Tasks for this exercise —
- a) Answer these from the passage about Modigliani and Jeanne Hébuterne, one line each:
(i) Who later could not recall ever having heard Hébuterne's voice?
(ii) In what city and on what date was their daughter Jeanne born?
(iii) Which novelist and critic wrote in the London exhibition's catalog?
- b) Write the next part of the passage about Modigliani and Jeanne Hébuterne, picking up after its final sentence.

Document segment —
___
Hébuterne was slender with almond-shaped eyes, a pale complexion and long light-brown braids. She was so reserved that Zborowski’s wife, Hanka, later could not recall ever having heard her voice. Modigliani introduced her as his “best beloved”—an endearment he’d apparently never used with the other women in his life—and he pledged in writing to marry her (although he never followed through). Hébuterne’s love for Modigliani was apparently unconditional; she even condoned his drinking and barhopping.
In 1918, with Paris under German bombardment, Hébuterne pregnant, and Modigliani’s always fragile health worsening, Zborowski organized an artistic retreat in Provence, for himself, his family and a group of artists (including Modigliani and Hébuterne), that lasted nearly a year. There, Modigliani’s palette grew brighter and his compositions bolder. Hébuterne gave birth to their daughter, Jeanne, in Nice on November 29, 1918. By summer 1919, she was pregnant again. “I’m getting fat and becoming a respectable citizen of Cagnes-sur-Mer,” Modigliani told an artist friend that summer in mock-horror. “I’m going to have two kids; it’s unbelievable. It’s sickening!”
His art was finally getting noticed. That summer, Modigliani and Utrillo were the stars of a major art exhibition in London. The influential novelist and critic Arnold Bennett wrote in the exhibition’s catalog that Modigliani’s portraits “have a suspicious resemblance to masterpieces.”
On a page in his sketchbook at the start of 1920, Modigliani scrawled, “A new year. Here begins a new life.” Says curator Klein: “He wrote this in Paris three weeks before he died. He knew he was dying, but he worked right up to the end.” Modigliani probably caught pneumonia. Weak and emaciated, he collapsed at home and was taken unconscious to a charity hospital, where he died two days later.
___
Data records —
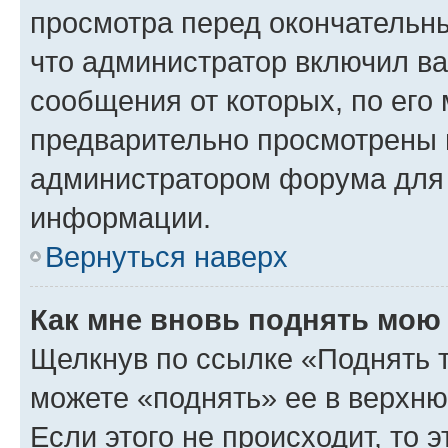
просмотра перед окончательн
что администратор включил ва
сообщения от которых, по его
предварительно просмотрены 
администратором форума для
информации.
Вернуться наверх
Как мне вновь поднять мою
Щелкнув по ссылке «Поднять 
можете «поднять» ее в верхн
Если этого не происходит, то э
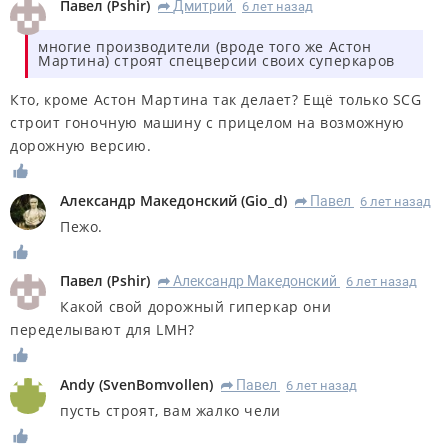
Павел
(
Pshir
)
Дмитрий
6 лет назад
R
многие производители (вроде того же Астон
Мартина) строят спецверсии своих суперкаров
Кто, кроме Астон Мартина так делает? Ещё только SCG
строит гоночную машину с прицелом на возможную
дорожную версию.
Александр Македонский
(
Gio_d
)
Павел
6 лет назад
R
Пежо.
Павел
(
Pshir
)
Александр Македонский
6 лет назад
R
Какой свой дорожный гиперкар они
переделывают для LMH?
Andy
(
SvenBomvollen
)
Павел
6 лет назад
R
пусть строят, вам жалко чели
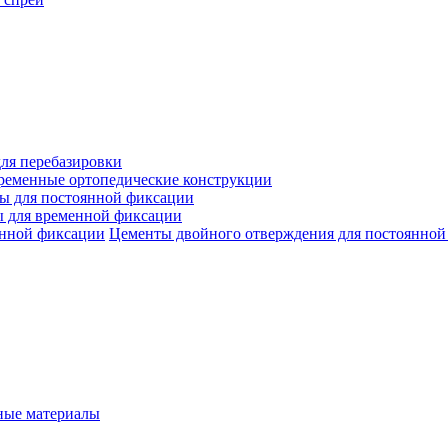
ля перебазировки
ременные ортопедические конструкции
ы для постоянной фиксации
 для временной фиксации
Цементы двойного отверждения для постоянной
ые материалы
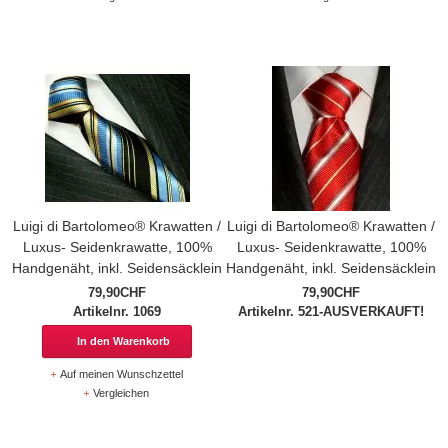
Luigi di Bartolomeo® Krawatten /
Luigi di Bartolomeo® Krawatten /
Luxus- Seidenkrawatte, 100%
Luxus- Seidenkrawatte, 100%
Handgenäht, inkl. Seidensäcklein
Handgenäht, inkl. Seidensäcklein
79,90CHF
79,90CHF
Artikelnr. 1069
Artikelnr. 521-AUSVERKAUFT!
In den Warenkorb
Auf meinen Wunschzettel
Vergleichen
___
Solved tasks —
- a)
(i) Zborowski's wife, Hanka.
(ii) Nice, on November 29, 1918.
(iii) Arnold Bennett.

- b)
His funeral was attended by a Who’s Who of the Paris art world: Picasso, Léger, Derain, Brancusi and hundreds more. In the funeral procession mourners reported being approached by dealers eager to buy Modigliani paintings. Galleries with his work in stock raised their prices tenfold; purchasers marked them up tenfold again. Forgeries flooded the market. Even police officials were eager for his paintings. Modigliani’s mother and siblings in Italy never benefited— they owned few, if any, of his paintings. Fourteen-month-old Jeanne’s only inheritance was a collection taken up on her behalf by her father’s fellow artists.
Four years after Modigliani’s death, French novelist Michel Georges-Michel made him the tragic hero of a melodrama, Les Montparnos (the English edition was called Left Bank), which he modeled on the opera La Bohème. Since then, Modigliani’s life has been romanticized in other books, on stage and in films, most recently in a movie (no release date has been set) by Scottish writer-director Mick Davis, starring Andy Garcia. Cultural historian Maurice Berger, who has examined the artist’s posthumous reputation, says that Modigliani has “never been a darling of Modernist art historians, who consider his work perhaps not that important, but the public has always loved it: its elegance, its refinement, its panache. And people always love a good story.”